La generazione di immagini e testi verosimili ma non necessariamente veri, pone l’intera società umana di fronte al pericolo di una manipolazione dell’informazione senza precedenti. Se prima si è celebrato l’accesso diretto all’informazione e su questo neonato diritto universale si sono costruiti movimenti politici dal sapore rivoluzionario, oggi persino chi fa business con le intelligenze artificiali generative non perde l’occasione di mettere in guardia la società su un loro eventuale utilizzo improprio. È il caso di Sam Altman, CEO di OpenAI.
Il pericolo è amplificato dal fatto che tutti hanno la possibilità di accedere a queste tecnologie e non servono investimenti importanti per costruire notizie false corredate delle immagini che meglio le rappresentano.
Quello che molti trascurano è che il pericolo appare ancora maggiore se si considera la persuasività delle informazioni generate dalle AI, il loro potere evocativo, capace di stimolare al meglio le sensazioni dell’osservatore come in una esperienza onirica.

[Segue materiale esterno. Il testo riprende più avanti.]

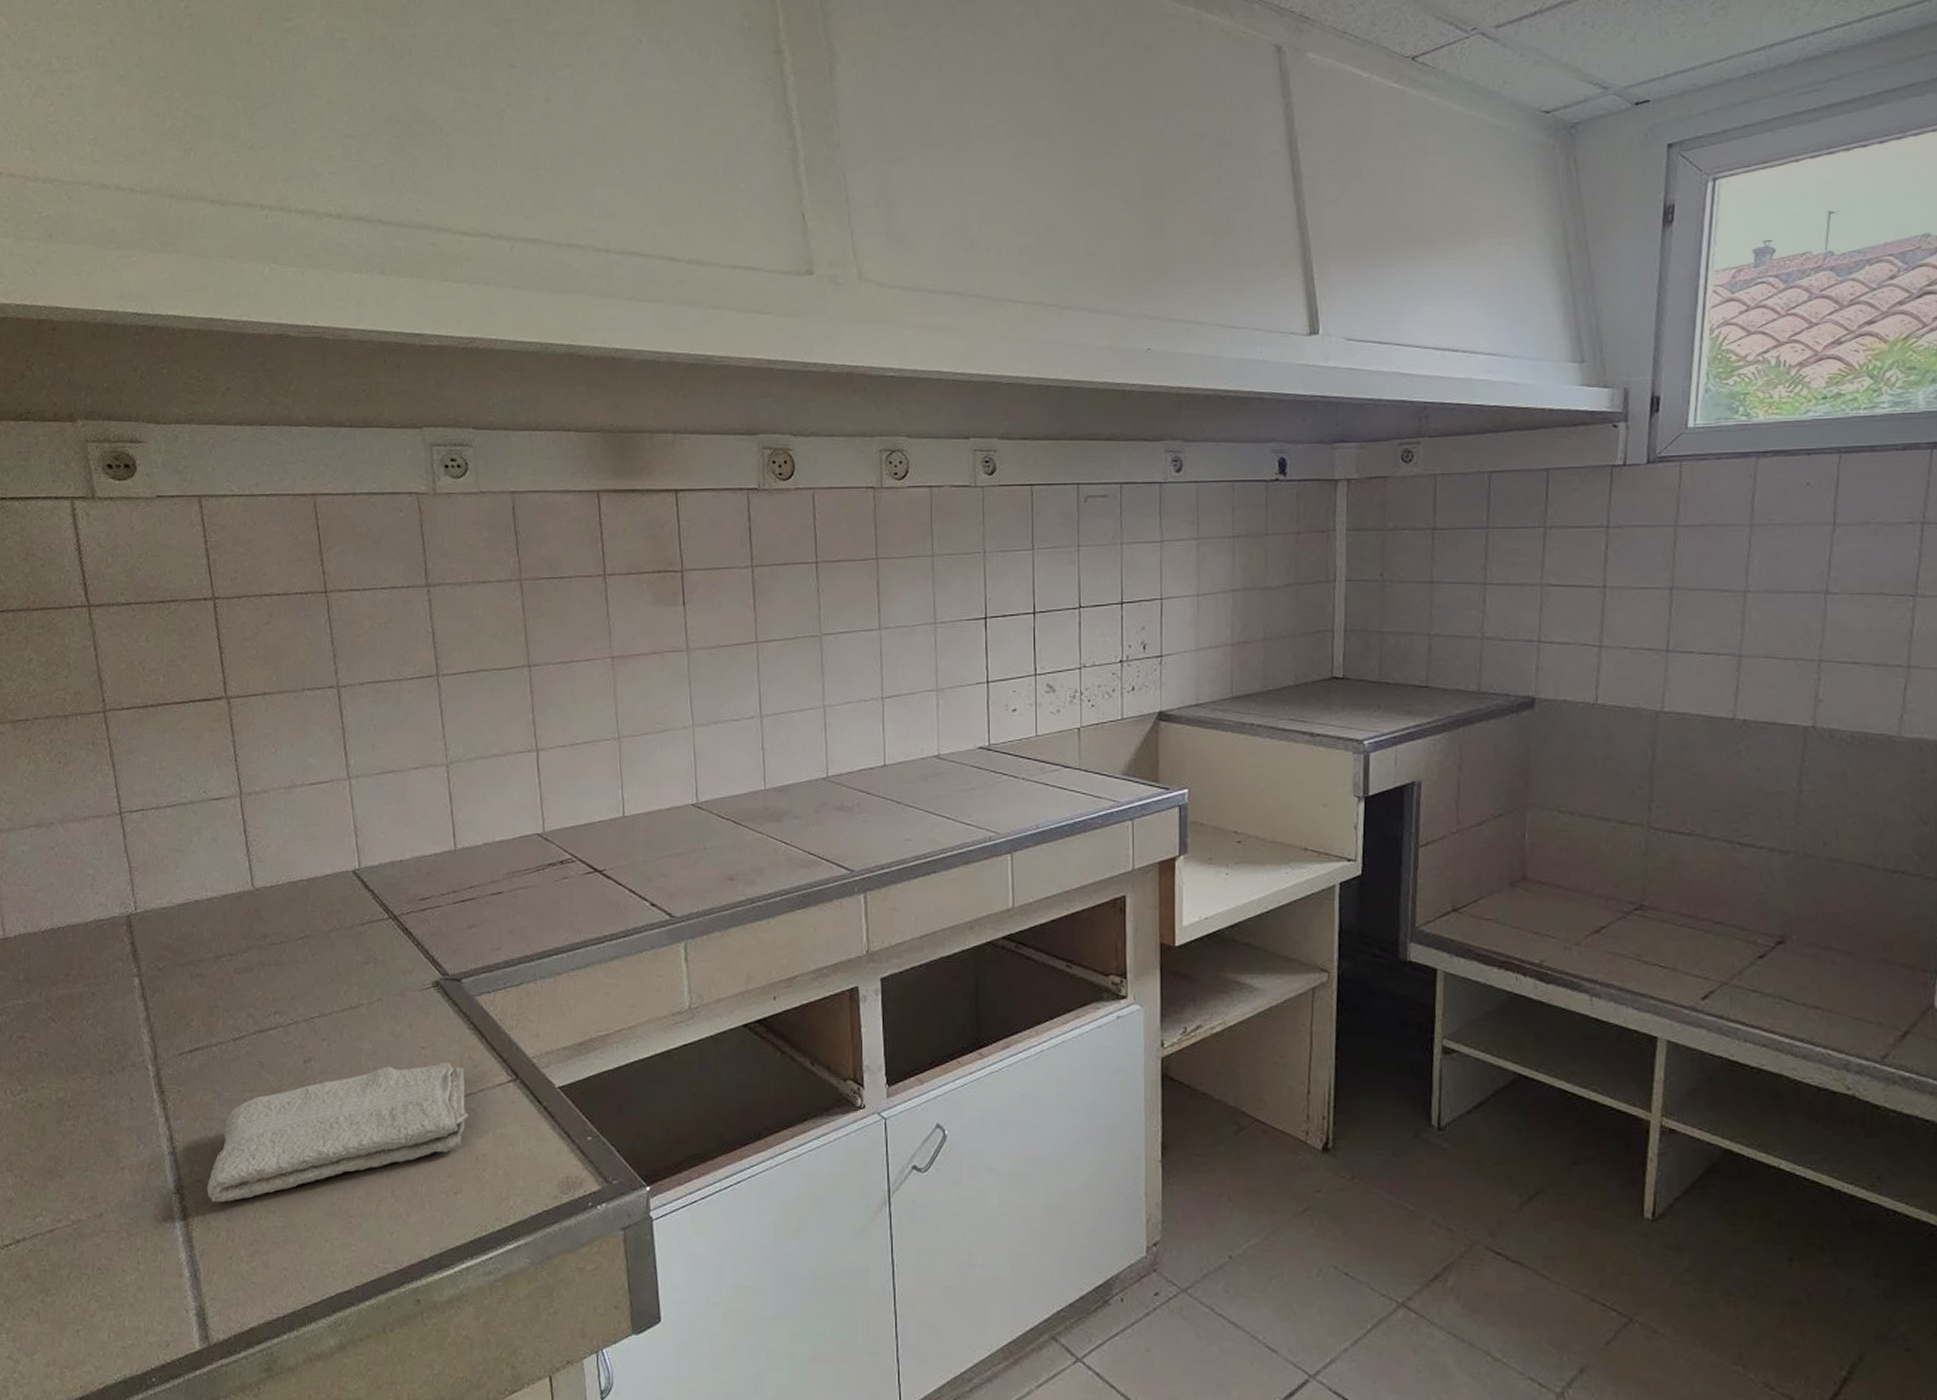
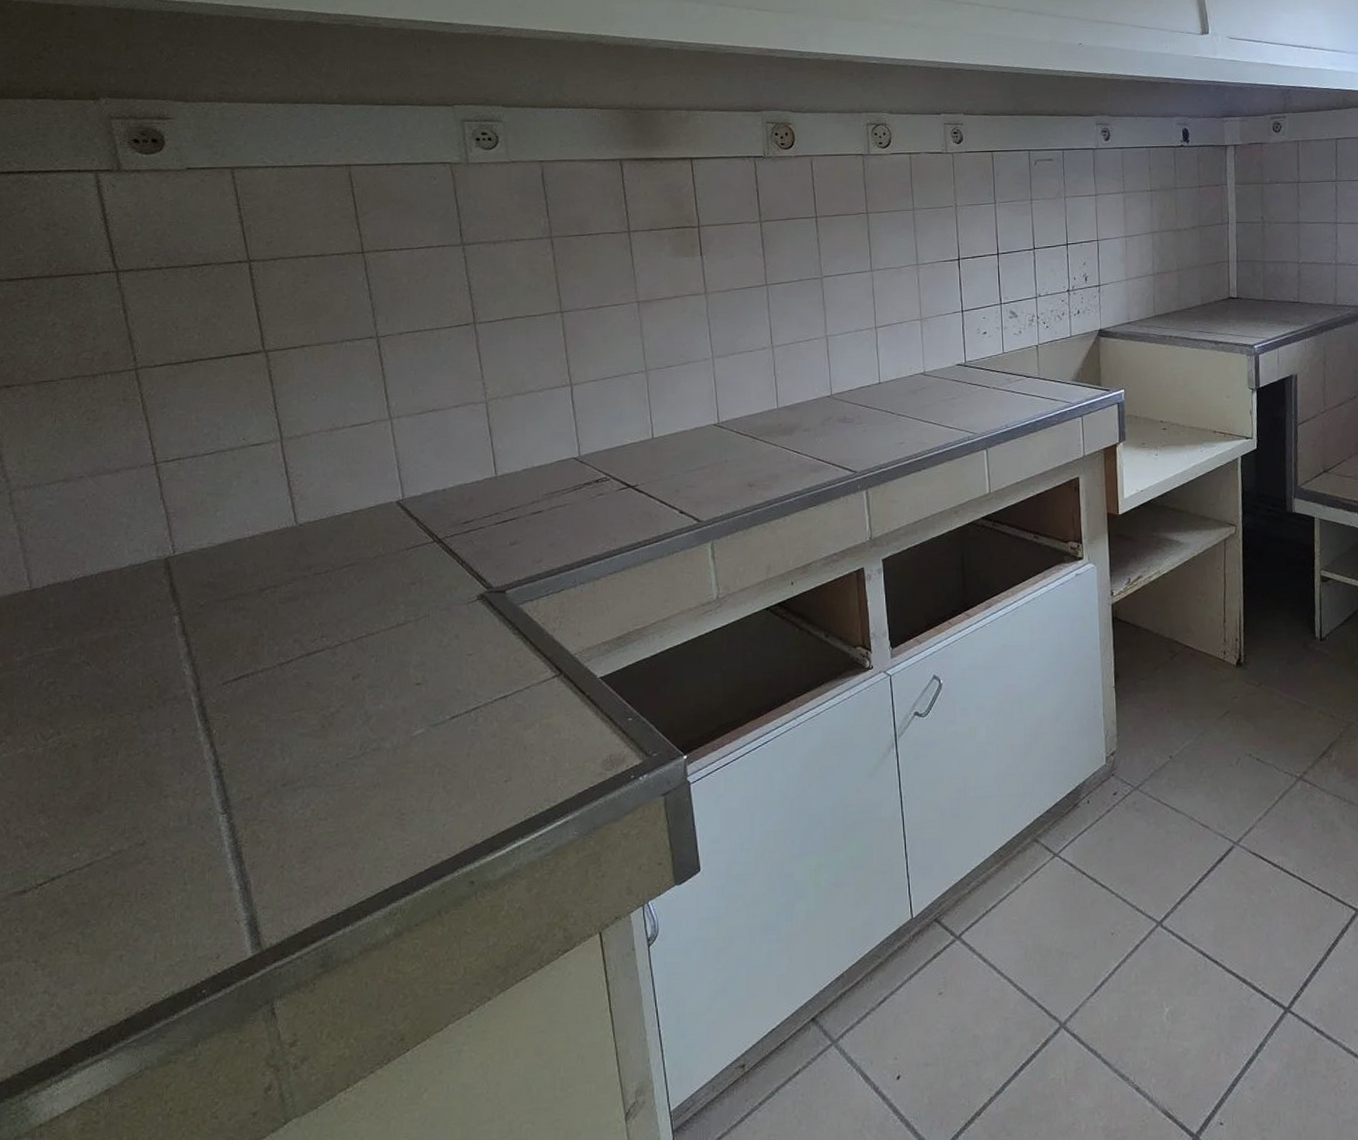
washcloth: present [206,1062,469,1203] -> none [255,665,516,817]

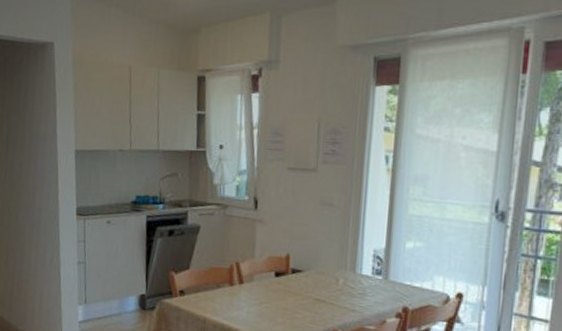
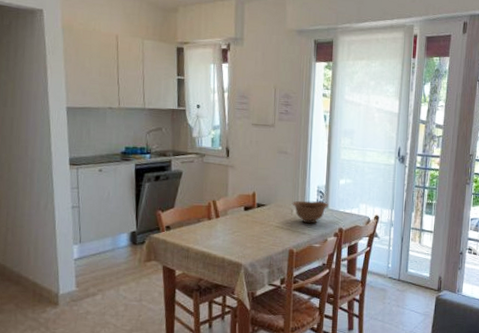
bowl: none [337,267,389,299] -> present [292,200,329,224]

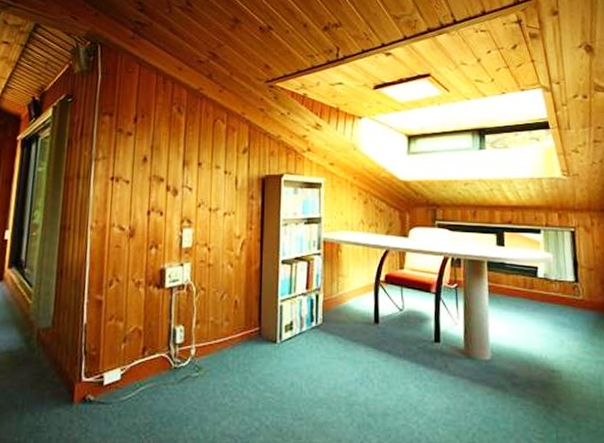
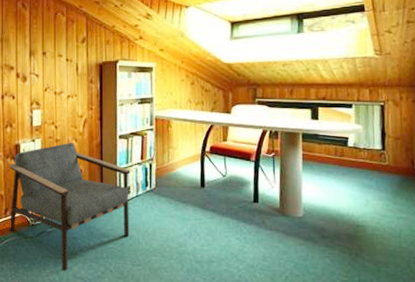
armchair: none [146,267,294,427] -> present [9,142,131,271]

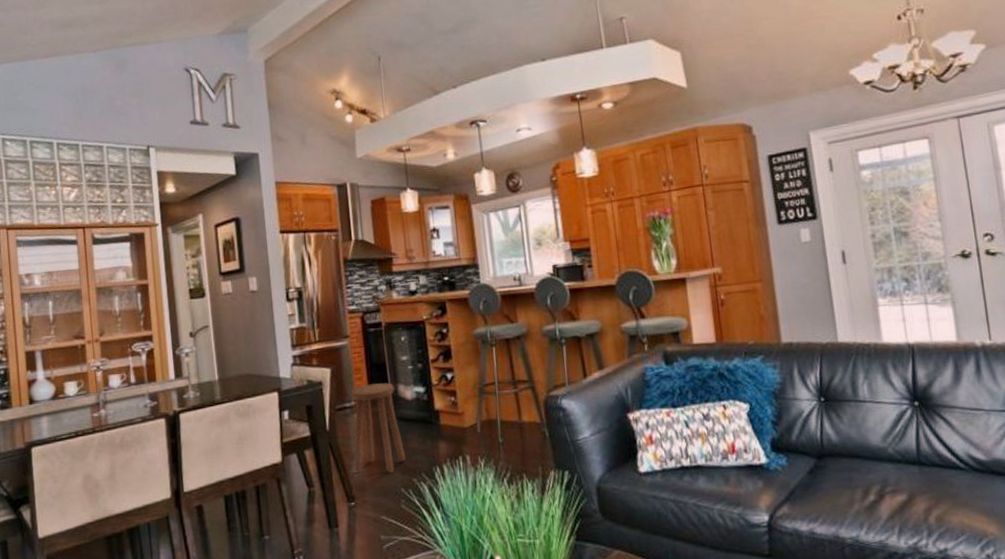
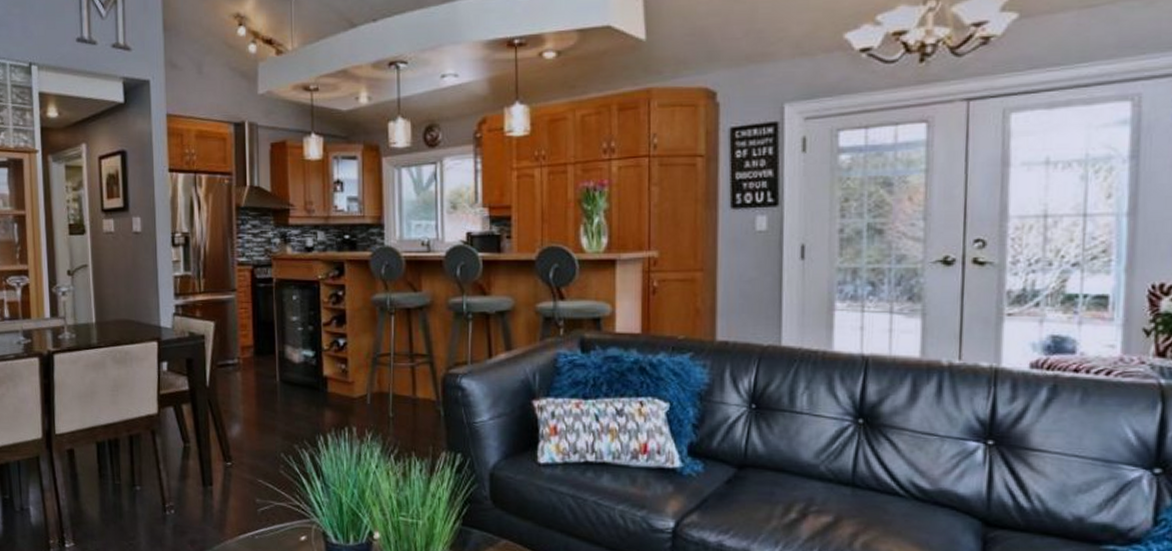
stool: present [351,383,405,474] -> none [233,341,288,437]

Questa inversione di marcia dei guru dell’innovazione tecnologica lascia intendere che forse si dovrebbe tornare al controllo dell’informazione. Non un controllo che la manipoli e la pieghi ad interessi politici di parte, ma che ne certifichi la veridicità attraverso una filiera certificata di operatori del mondo dell’editoria e del giornalismo.
Intanto il mondo della pubblicità e del marketing sono già pieni di immagini e testi generati dalle intelligenze artificiali, falsi talmente realistici da passare per veri in un mondo dell’informazione che sembra già destinato a diventare completamente artificiale.